* **Your objective**:
Look through the entries. Copy each line that has the word "Politique".

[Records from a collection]

● ● ● ● ● ● ●

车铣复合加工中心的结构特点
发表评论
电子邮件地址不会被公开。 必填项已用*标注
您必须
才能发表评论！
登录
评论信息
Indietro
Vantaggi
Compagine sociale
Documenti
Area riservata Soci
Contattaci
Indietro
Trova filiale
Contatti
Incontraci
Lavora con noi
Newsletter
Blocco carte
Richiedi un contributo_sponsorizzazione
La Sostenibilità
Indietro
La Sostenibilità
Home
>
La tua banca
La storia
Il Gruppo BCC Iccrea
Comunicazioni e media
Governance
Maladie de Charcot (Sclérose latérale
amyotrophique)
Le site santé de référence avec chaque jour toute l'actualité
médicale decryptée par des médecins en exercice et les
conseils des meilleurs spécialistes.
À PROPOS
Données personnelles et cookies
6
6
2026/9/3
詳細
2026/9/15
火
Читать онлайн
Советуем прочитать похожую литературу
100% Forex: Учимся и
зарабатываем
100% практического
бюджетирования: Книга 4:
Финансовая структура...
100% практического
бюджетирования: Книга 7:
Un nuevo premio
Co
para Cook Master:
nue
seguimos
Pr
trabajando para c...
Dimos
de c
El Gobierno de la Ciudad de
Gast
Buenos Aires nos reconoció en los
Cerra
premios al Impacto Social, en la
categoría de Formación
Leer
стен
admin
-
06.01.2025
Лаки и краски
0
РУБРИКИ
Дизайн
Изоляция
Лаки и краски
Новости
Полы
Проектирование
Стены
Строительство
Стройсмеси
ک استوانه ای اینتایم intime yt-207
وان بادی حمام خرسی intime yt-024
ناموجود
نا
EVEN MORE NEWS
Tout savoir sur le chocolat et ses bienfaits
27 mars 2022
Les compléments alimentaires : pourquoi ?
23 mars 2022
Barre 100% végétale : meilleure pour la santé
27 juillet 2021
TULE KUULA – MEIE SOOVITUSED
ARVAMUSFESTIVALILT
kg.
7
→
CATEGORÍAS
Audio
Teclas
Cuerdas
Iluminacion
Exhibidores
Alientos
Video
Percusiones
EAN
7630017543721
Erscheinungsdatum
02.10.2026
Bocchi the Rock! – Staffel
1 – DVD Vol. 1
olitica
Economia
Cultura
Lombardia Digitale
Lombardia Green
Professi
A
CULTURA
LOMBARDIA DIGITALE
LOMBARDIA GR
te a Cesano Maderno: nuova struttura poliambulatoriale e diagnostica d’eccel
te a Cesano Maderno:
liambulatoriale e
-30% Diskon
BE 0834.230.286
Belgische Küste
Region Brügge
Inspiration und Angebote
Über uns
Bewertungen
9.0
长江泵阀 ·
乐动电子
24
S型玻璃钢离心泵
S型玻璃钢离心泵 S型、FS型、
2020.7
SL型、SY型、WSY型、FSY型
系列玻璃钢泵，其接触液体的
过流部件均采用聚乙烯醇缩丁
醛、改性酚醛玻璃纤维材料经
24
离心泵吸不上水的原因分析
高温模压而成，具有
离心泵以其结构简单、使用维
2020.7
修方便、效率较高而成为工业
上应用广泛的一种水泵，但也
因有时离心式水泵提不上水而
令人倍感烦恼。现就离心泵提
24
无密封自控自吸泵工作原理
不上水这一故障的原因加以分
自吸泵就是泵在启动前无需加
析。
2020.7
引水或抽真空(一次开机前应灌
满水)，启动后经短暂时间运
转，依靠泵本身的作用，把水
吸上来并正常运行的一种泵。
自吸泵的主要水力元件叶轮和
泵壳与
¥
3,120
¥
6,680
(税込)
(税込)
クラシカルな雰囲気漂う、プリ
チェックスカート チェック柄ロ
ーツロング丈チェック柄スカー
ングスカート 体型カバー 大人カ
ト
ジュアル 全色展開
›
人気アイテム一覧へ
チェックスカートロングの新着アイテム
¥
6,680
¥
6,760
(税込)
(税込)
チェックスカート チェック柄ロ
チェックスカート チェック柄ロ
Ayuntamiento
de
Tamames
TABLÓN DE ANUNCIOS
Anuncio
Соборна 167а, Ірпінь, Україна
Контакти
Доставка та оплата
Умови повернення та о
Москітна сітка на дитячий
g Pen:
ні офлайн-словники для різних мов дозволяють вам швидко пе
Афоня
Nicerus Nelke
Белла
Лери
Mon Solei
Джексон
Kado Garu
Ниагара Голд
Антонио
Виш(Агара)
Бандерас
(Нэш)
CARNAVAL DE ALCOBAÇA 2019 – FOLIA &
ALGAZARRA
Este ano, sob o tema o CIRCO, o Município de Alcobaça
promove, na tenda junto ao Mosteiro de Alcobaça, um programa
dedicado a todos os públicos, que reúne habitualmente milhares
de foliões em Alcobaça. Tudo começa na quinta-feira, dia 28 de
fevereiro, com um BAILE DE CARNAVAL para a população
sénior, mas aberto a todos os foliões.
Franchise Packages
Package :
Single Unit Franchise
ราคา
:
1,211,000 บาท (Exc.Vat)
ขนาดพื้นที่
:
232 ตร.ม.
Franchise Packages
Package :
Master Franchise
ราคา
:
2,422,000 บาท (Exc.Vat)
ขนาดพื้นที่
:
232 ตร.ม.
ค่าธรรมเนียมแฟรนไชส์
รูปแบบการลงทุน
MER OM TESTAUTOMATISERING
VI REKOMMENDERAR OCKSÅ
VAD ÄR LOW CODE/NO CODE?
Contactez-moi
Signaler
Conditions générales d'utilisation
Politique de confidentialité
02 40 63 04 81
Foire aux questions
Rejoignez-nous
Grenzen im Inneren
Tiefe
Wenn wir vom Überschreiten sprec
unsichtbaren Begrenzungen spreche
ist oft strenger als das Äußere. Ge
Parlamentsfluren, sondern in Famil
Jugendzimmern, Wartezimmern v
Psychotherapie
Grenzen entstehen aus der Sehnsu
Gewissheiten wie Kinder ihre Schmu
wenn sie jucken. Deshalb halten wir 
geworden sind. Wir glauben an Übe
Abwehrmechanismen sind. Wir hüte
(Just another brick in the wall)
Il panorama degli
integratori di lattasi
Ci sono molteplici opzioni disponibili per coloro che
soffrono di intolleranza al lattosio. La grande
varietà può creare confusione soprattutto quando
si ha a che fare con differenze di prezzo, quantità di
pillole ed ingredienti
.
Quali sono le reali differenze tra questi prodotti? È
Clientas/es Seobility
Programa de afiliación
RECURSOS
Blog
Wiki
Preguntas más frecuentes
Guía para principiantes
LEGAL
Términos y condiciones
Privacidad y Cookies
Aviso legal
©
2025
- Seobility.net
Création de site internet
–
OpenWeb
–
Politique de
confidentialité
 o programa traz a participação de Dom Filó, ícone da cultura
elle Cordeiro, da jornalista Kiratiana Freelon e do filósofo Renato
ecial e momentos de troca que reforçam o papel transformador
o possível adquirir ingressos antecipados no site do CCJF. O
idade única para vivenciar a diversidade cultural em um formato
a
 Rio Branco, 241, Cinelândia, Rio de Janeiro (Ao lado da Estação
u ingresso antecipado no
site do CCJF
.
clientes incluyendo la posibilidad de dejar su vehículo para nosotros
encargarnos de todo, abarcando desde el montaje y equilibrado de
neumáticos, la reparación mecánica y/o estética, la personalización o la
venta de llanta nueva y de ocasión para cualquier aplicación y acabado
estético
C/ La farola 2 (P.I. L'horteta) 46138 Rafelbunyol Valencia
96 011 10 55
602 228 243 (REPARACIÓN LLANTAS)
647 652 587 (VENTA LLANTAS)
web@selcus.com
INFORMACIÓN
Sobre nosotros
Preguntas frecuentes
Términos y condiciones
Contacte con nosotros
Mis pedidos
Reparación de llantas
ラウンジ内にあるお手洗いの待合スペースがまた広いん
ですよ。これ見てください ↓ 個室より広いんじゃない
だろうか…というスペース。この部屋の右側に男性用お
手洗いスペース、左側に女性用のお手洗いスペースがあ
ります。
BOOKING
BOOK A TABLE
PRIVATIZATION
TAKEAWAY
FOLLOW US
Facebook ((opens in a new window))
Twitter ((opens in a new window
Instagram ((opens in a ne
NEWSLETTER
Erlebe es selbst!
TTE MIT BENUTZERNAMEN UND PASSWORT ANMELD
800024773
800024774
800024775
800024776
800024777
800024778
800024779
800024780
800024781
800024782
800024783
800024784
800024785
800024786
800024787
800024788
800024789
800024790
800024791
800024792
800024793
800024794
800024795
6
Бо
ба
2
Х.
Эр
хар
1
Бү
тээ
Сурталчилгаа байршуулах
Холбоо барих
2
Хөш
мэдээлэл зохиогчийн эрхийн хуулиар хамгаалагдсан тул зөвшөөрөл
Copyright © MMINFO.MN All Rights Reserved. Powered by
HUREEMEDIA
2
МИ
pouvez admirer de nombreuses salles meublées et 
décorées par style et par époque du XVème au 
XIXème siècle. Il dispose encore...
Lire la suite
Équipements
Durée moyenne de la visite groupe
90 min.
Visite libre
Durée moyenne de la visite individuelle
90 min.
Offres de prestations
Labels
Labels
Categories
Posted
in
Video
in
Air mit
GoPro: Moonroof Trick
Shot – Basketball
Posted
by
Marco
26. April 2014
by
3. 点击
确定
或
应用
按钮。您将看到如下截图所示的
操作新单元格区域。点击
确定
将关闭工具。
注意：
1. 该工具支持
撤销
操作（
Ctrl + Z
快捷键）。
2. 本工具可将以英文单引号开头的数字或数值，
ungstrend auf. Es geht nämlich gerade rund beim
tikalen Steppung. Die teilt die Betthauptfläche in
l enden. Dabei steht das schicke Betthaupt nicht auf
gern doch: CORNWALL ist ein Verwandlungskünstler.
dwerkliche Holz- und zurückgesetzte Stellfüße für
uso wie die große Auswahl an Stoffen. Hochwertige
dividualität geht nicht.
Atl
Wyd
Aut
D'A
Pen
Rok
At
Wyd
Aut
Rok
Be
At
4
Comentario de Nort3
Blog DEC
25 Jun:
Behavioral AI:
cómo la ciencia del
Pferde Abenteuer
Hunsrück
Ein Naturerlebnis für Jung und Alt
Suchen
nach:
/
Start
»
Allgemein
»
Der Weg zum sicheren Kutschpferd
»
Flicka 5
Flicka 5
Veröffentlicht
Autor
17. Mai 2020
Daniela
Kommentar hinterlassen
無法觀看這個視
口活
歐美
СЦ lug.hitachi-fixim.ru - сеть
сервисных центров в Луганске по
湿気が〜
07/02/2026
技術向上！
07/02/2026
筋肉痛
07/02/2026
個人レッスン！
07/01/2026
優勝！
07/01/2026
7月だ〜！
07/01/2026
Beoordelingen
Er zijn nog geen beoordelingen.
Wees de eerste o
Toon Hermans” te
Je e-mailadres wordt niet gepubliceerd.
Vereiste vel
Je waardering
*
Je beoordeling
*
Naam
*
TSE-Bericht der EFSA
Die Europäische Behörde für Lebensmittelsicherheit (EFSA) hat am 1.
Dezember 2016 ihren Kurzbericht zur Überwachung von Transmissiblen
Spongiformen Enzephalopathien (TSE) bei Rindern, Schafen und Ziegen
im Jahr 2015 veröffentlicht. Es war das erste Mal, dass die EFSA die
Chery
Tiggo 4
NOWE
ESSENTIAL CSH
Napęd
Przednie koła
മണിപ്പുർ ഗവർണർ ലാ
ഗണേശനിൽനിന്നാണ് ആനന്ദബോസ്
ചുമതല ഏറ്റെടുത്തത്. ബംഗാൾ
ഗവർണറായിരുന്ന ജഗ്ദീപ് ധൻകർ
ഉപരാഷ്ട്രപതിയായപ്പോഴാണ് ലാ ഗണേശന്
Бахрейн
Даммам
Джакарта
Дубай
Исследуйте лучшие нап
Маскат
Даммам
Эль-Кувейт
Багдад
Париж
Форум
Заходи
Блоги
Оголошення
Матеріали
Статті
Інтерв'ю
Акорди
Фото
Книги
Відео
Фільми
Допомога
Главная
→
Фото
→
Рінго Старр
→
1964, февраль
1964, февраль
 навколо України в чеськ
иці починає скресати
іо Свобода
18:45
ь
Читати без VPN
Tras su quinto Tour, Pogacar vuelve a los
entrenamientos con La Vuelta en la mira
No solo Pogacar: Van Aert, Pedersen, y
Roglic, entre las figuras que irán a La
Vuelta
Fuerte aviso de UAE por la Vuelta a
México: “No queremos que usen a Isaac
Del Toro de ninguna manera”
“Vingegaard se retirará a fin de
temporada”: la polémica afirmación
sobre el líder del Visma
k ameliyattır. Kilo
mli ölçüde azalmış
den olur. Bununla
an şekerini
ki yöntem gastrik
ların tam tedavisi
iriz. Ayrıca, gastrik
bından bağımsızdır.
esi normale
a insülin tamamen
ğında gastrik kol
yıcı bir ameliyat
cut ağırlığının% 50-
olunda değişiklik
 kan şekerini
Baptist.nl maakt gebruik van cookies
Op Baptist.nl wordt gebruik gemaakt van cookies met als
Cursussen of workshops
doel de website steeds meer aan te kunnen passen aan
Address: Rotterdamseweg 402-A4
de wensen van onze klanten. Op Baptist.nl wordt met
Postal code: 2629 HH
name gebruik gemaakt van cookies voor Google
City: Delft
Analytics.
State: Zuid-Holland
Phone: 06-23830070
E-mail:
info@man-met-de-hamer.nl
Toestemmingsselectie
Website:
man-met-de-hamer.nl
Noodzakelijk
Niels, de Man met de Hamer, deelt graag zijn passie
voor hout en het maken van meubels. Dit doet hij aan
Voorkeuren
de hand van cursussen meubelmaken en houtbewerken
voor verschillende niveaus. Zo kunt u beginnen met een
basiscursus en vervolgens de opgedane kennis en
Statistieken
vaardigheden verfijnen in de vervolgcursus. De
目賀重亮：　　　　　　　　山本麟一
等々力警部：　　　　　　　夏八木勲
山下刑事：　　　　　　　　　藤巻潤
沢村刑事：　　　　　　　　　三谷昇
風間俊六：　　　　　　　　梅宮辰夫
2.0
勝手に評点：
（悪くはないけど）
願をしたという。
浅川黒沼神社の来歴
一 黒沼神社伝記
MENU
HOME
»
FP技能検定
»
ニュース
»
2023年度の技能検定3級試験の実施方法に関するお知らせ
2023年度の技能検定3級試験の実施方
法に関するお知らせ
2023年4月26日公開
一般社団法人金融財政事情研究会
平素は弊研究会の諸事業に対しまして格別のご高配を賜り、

● ● ● ● ● ● ●

* **Task response**:
Politique de confidentialité
Politique de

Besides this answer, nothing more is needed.